Robert Cottrell has a provocative post about the cloud today. Is the future of information in the cloud? Robert has his doubts:
I’d be on the pro-cloud side, were it not for the crash of cloud banking. The message from the banking cloud is that, the more trust you put in a system you don’t understand, the bigger the blow-out you get in the end. For basically cultural reasons, not technical ones.
Fertile analogy, no? Coming soon: "Is Google Too Big To Fail?"
I think this is exactly right. Yes, Google is too big to fail. If Google went down tomorrow, the loss of $100 billion in stock-market value would only be the tip of the iceberg in terms of the total economic loss associated with such an event. Between AdSense and AdWords, Gmail and Blogger, Google Docs and Google News, the company has built itself into an indispensable counterparty which would take many years and hundreds of billions of dollars to replace.
I think there’s definitely something to the theory that Nassim Taleb thinks the way he does partly because he grew up in Lebanon, where you couldn’t trust the banks. By contrast, most of the US and Europe grew up in a culture where banks were old and venerable and were to be trusted implicitly: even if they only had single-A credit ratings, you could happily enter into a long-dated swap contract with them because it was just in the nature of banks to be reliable and be around for ever.

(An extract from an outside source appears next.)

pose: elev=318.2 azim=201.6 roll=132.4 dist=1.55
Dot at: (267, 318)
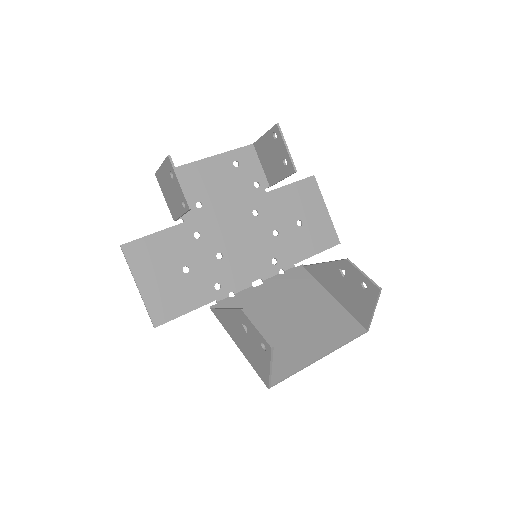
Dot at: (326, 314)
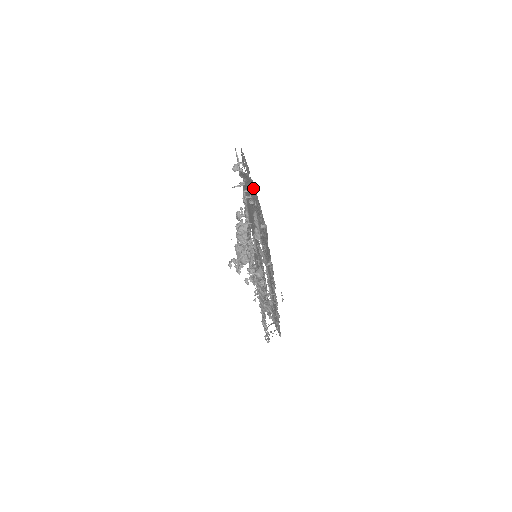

Today, much of that trust is gone — but we still have trust in something more precarious still, which is the cloud, and the internet generally. I’ve been writing this blog for almost two years now — 3,872 entries and counting — and I have no local copy of my work. If the website disappeared tomorrow, for whatever reason, I would be genuinely traumatized.
So far, the internet has worked smoothly through the financial and economic crisis. But we’re alive to the possibility of black swans, now, and there’s no guarantee that our implicit trust in the internet and the cloud is well-placed. If we can’t trust the world’s biggest banks, why should we trust Google?